GNOME Bugzilla – Bug 660343
use of GnomeWallClock broke gnome-screensaver on OpenBSD
Last modified: 2011-10-03 21:21:52 UTC
Hi. The following commit: ---------------------------------------------------------------------- From 62c7262736e93dbeb5be80bfc5c7e9200b1f0c01 Mon Sep 17 00:00:00 2001 From: Colin Walters <walters@verbum.org> Date: Thu, 01 Sep 2011 16:54:41 +0000 Subject: Use GnomeWallClock This centralizes clock handling. https://bugzilla.gnome.org/show_bug.cgi?id=657959 ---------------------------------------------------------------------- broke gnome-screensaver on OpenBSD. When trying to lock, the display hangs completely, I can still see the Desktop but I cannot click anywhere. The process then goes up to 100% cpu. Reverting the commit makes it work fine again. This is what I get when attaching gdb to the process: (gdb) bt
+ Trace 228617
Created attachment 197640 [details] backtrace Seems the bt was mangled, here's the complete one.
From the backtrace it looks like g_time_zone_new() hangs/never returns on OpenBSD. To be sure, if you attach several times the backtrace is always at line 392 of g_time_zone_new ?
(In reply to comment #2) > To be sure, if you attach several times the backtrace is always at line 392 of > g_time_zone_new ? Not always. After letting it loop for about 20 secs, I'm getting either the first backtrace I posted (g_time_zone_new()) or this new one. It still has to do with gdatetime/gtimezone though.

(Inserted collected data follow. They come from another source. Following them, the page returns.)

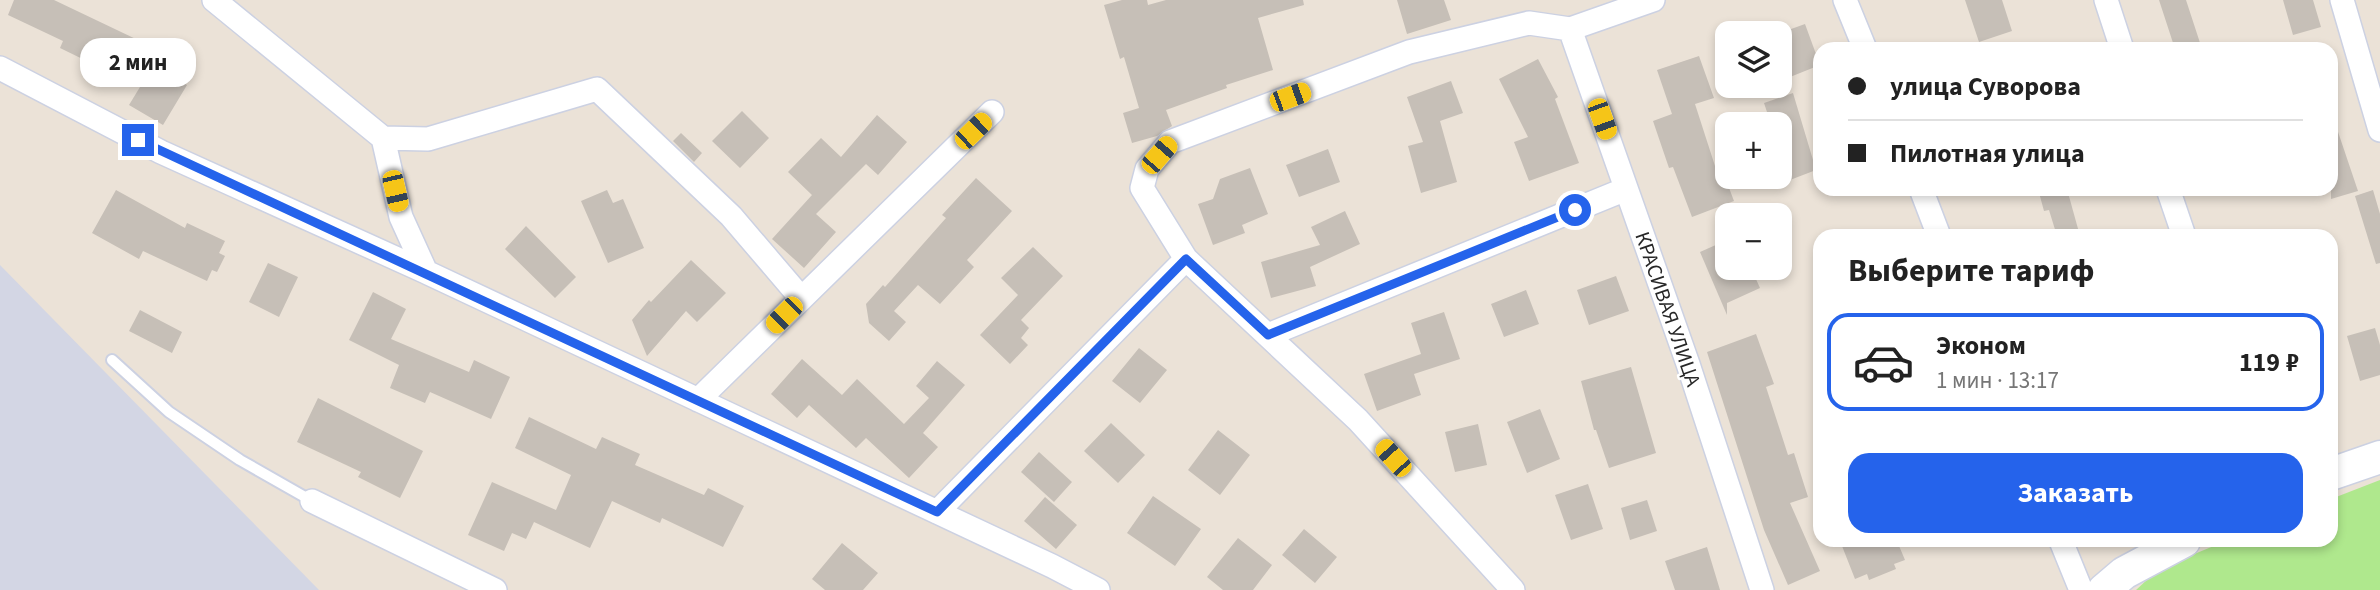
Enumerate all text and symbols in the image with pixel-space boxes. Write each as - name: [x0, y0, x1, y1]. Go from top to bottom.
- map controls: [1715, 21, 1792, 280]
- button: layers: [1715, 21, 1792, 98]
- callout: 2 мин: [80, 38, 196, 88]
- text: 2 мин: [109, 46, 167, 79]
- text: улица Суворова: [1890, 68, 2081, 105]
- car: [1267, 80, 1314, 114]
- car: [1585, 96, 1620, 142]
- car: [951, 109, 996, 153]
- button: +: [1715, 112, 1792, 189]
- route end: [122, 124, 154, 156]
- car: [1138, 132, 1181, 178]
- text: Пилотная улица: [1890, 135, 2085, 172]
- car: [381, 168, 410, 214]
- route start: [1559, 194, 1591, 226]
- button: −: [1715, 203, 1792, 280]
- street label: КРАСИВАЯ УЛИЦА: [1628, 228, 1709, 391]
- text: Выберите тариф: [1848, 248, 2095, 294]
- car: [762, 293, 807, 337]
- text: Эконом: [1936, 327, 2026, 364]
- icon: car: [1852, 331, 1915, 394]
- text: 119 ₽: [2239, 344, 2299, 381]
- text: 1 мин · 13:17: [1936, 364, 2059, 397]
- car: [1372, 435, 1415, 481]
- button: Заказать: [1848, 453, 2303, 533]

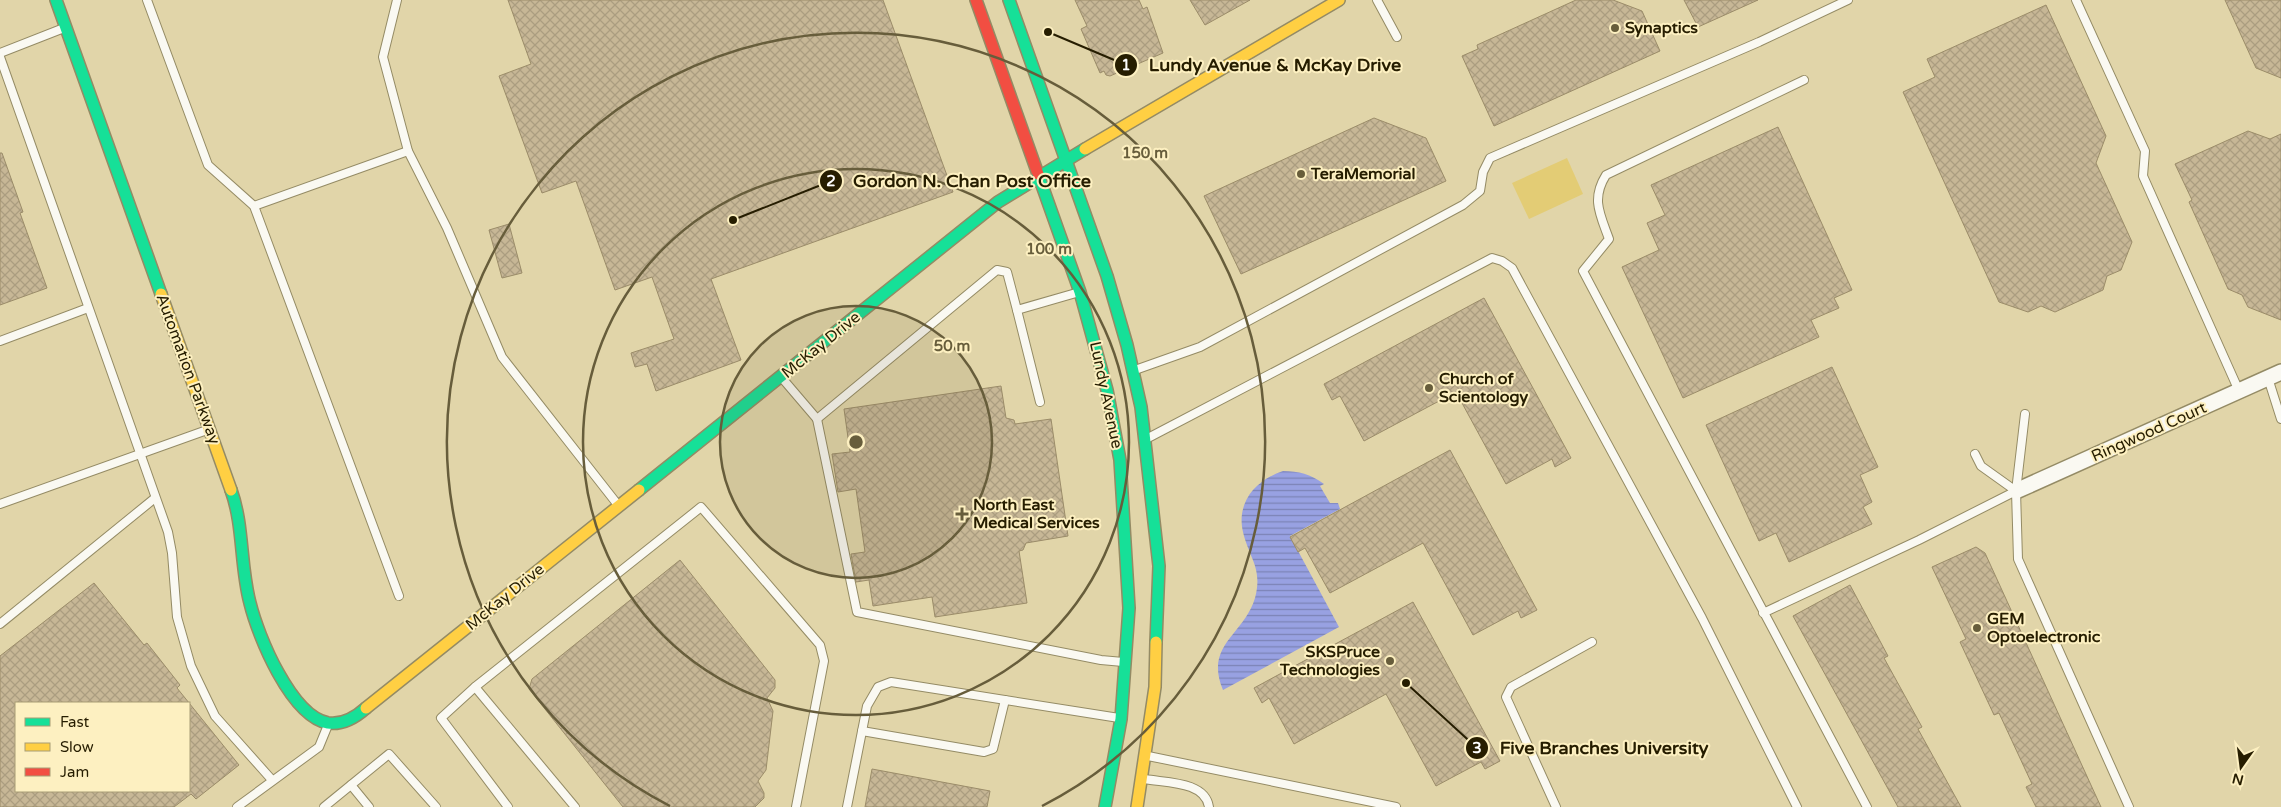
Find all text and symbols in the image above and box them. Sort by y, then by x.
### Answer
place label: Synaptics [1625,18,1698,38]
marker: Synaptics [1609,22,1621,34]
callout: Lundy Avenue & McKay Drive [1114,48,1411,81]
text: Lundy Avenue & McKay Drive [1149,54,1401,76]
text: 1 [1121,56,1131,74]
text: 150 m [1122,144,1168,162]
callout: Gordon N. Chan Post Office [818,164,1101,197]
place label: TeraMemorial [1310,164,1415,184]
marker: TeraMemorial [1295,168,1307,180]
text: Gordon N. Chan Post Office [853,170,1091,192]
text: 2 [826,172,836,190]
text: 100 m [1026,240,1072,258]
street label: Automation Parkway [151,291,225,447]
street label: McKay Drive [778,307,864,383]
text: 50 m [934,337,970,355]
street label: Lundy Avenue [1085,340,1127,450]
place label: Church of Scientology [1439,369,1529,407]
marker: Church of Scientology [1423,382,1435,394]
street label: Ringwood Court [2088,398,2210,466]
centre of rings [847,433,865,451]
place label: North East Medical Services [973,495,1100,533]
marker: North East Medical Services [955,507,969,521]
street label: McKay Drive [462,559,548,635]
place label: GEM Optoelectronic [1987,609,2101,647]
marker: GEM Optoelectronic [1971,622,1983,634]
place label: SKSPruce Technologies [1279,642,1380,680]
marker: SKSPruce Technologies [1384,655,1396,667]
legend [15,702,190,792]
text: Fast [60,713,90,731]
callout: Five Branches University [1465,731,1718,764]
text: Five Branches University [1500,737,1709,759]
text: Slow [60,738,94,756]
text: 3 [1472,739,1482,757]
north arrow [2216,742,2266,792]
text: Jam [60,763,89,781]
text: N [2230,770,2245,789]

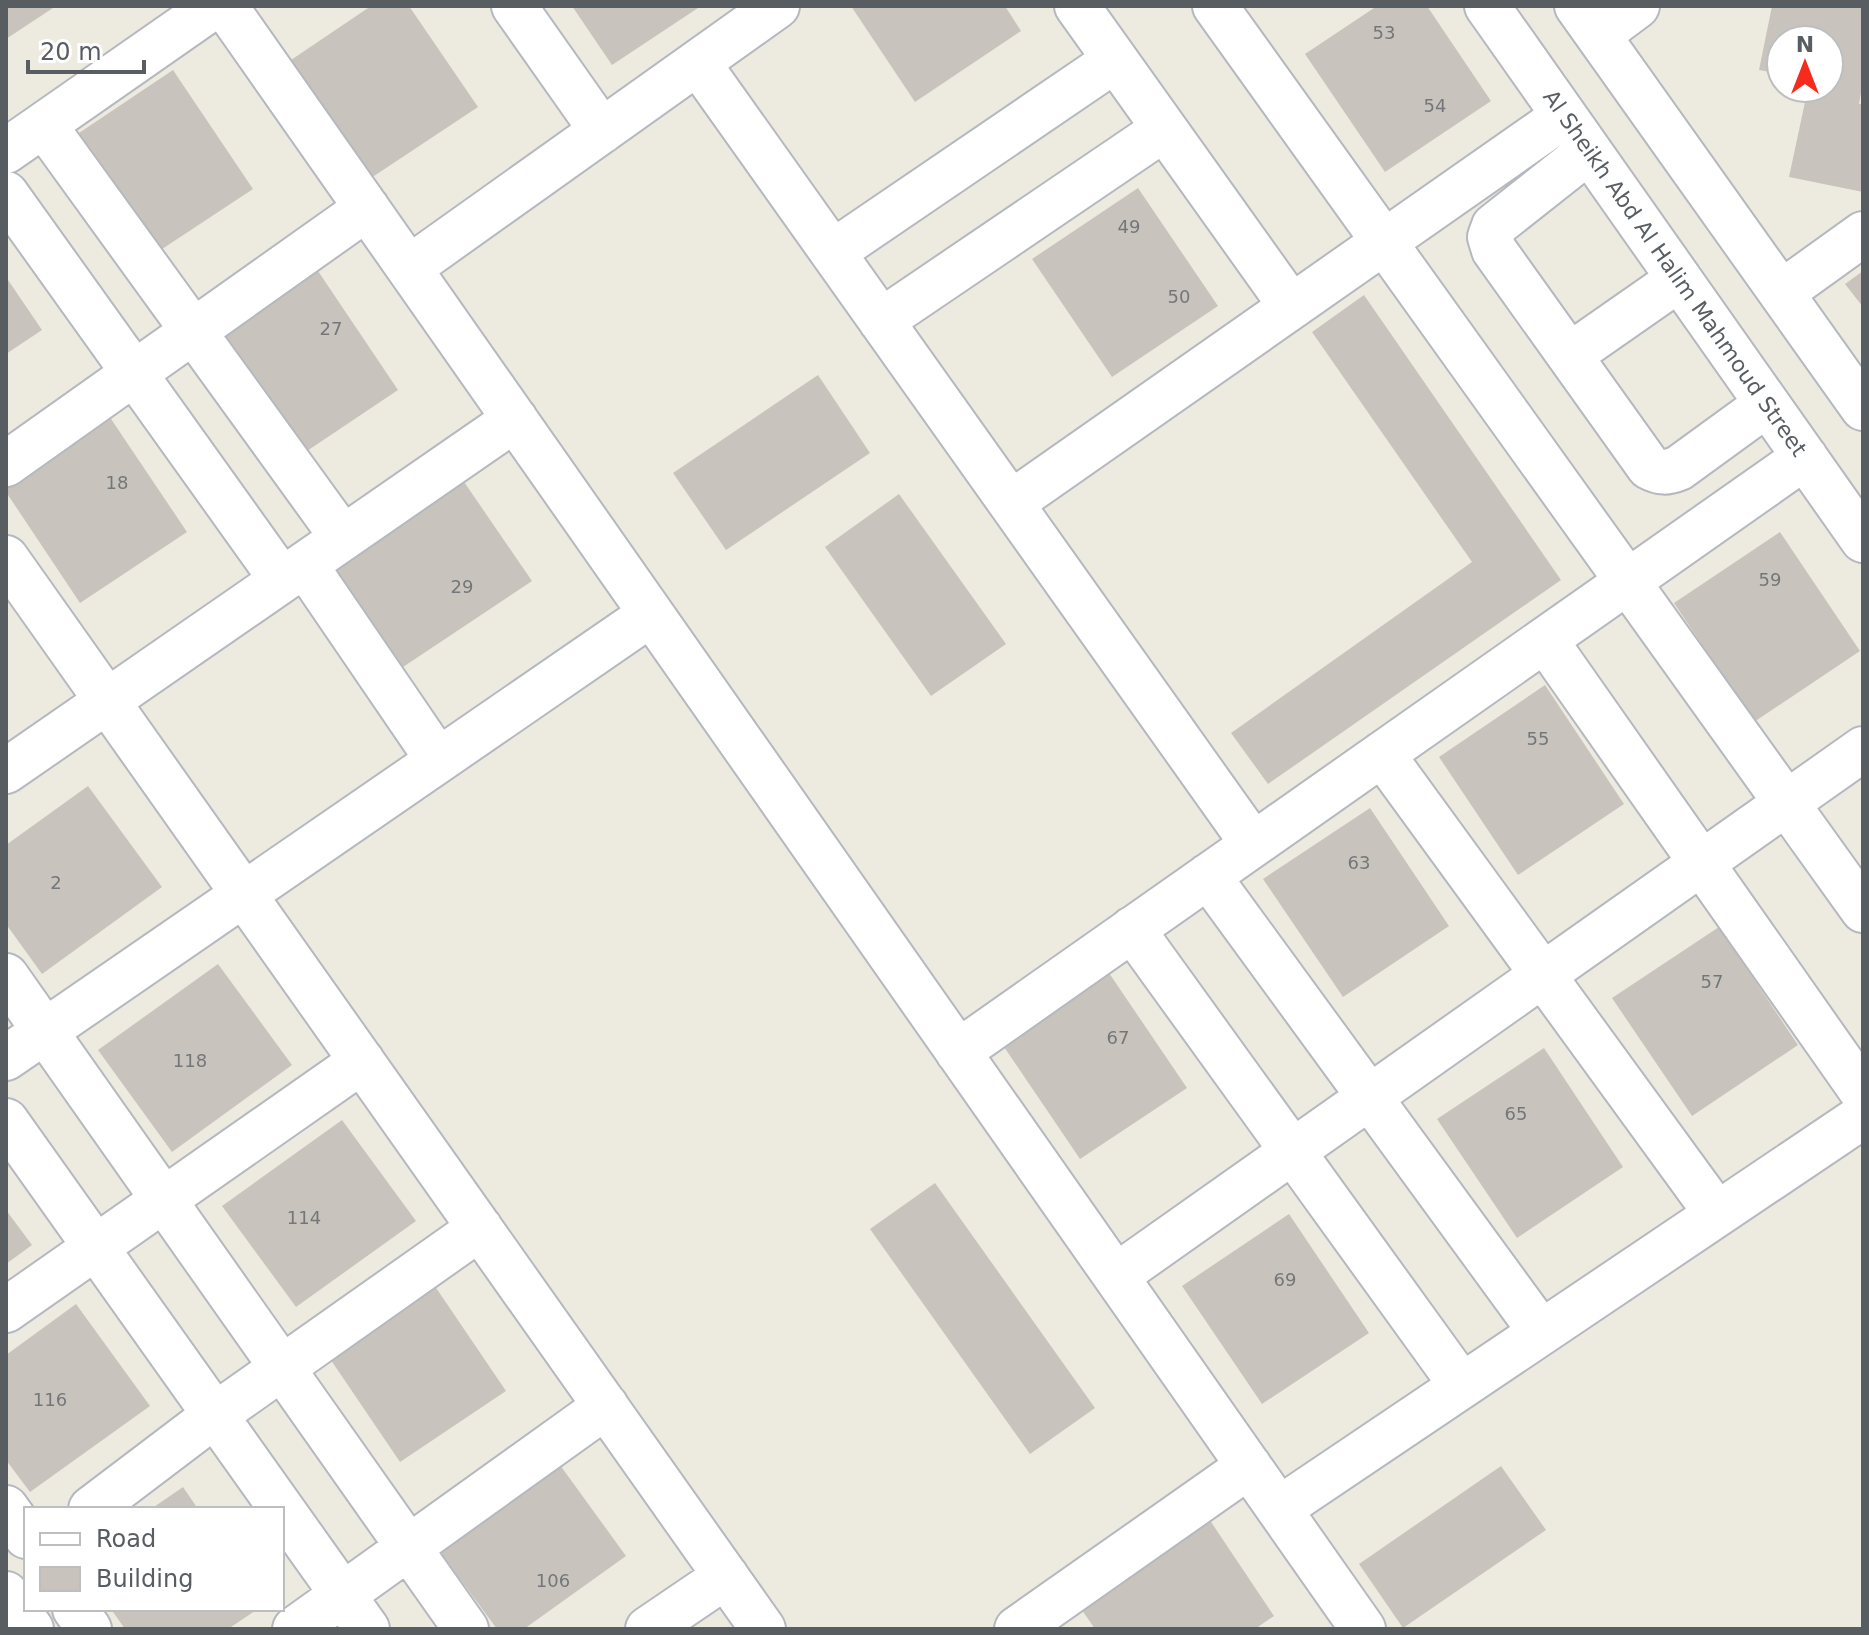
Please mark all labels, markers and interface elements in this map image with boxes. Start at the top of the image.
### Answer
house number: 53 [1373,22,1395,43]
scale bar [28,24,144,74]
north arrow [1765,24,1845,104]
text: N [1796,32,1814,57]
text: 20 m [40,38,102,66]
street label: Al Sheikh Abd Al Halim Mahmoud Street [1538,85,1812,461]
house number: 54 [1424,95,1446,116]
house number: 49 [1118,216,1140,237]
house number: 50 [1168,286,1190,307]
house number: 27 [320,318,342,339]
house number: 18 [106,472,128,493]
house number: 59 [1759,569,1781,590]
house number: 29 [451,576,473,597]
house number: 55 [1527,728,1549,749]
house number: 63 [1348,852,1370,873]
house number: 2 [50,872,62,893]
house number: 57 [1701,971,1723,992]
house number: 67 [1107,1027,1129,1048]
house number: 118 [173,1050,207,1071]
house number: 65 [1505,1103,1527,1124]
house number: 114 [287,1207,321,1228]
house number: 69 [1274,1269,1296,1290]
house number: 116 [33,1389,67,1410]
legend [24,1507,284,1611]
text: Road [96,1525,156,1553]
text: Building [96,1565,193,1593]
house number: 106 [536,1570,570,1591]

Created attachment 197733 [details] backtrace2
CCing walters, who wrote GnomeWallClock
This code: while (manager->priv->fading) { gtk_main_iteration (); } Is pretty horrible. I'm not seeing why it would cause this specific problem, but it may be the source of unexpected reentrancy. Are there multiple threads involved here? Can you get a "t a a bt"?
(In reply to comment #6) > Is pretty horrible. I'm not seeing why it would cause this specific problem, > but it may be the source of unexpected reentrancy. > > Are there multiple threads involved here? Can you get a "t a a bt"? Done. I attached several times and the output can be different. Side note: unexpected reentrancy can have immediate issues on OpenBSD -- at least issues that other OS may not run into right away; that is because our threads are still stuck in the 80's (userland threads playing with O_NONBLOCK on fds).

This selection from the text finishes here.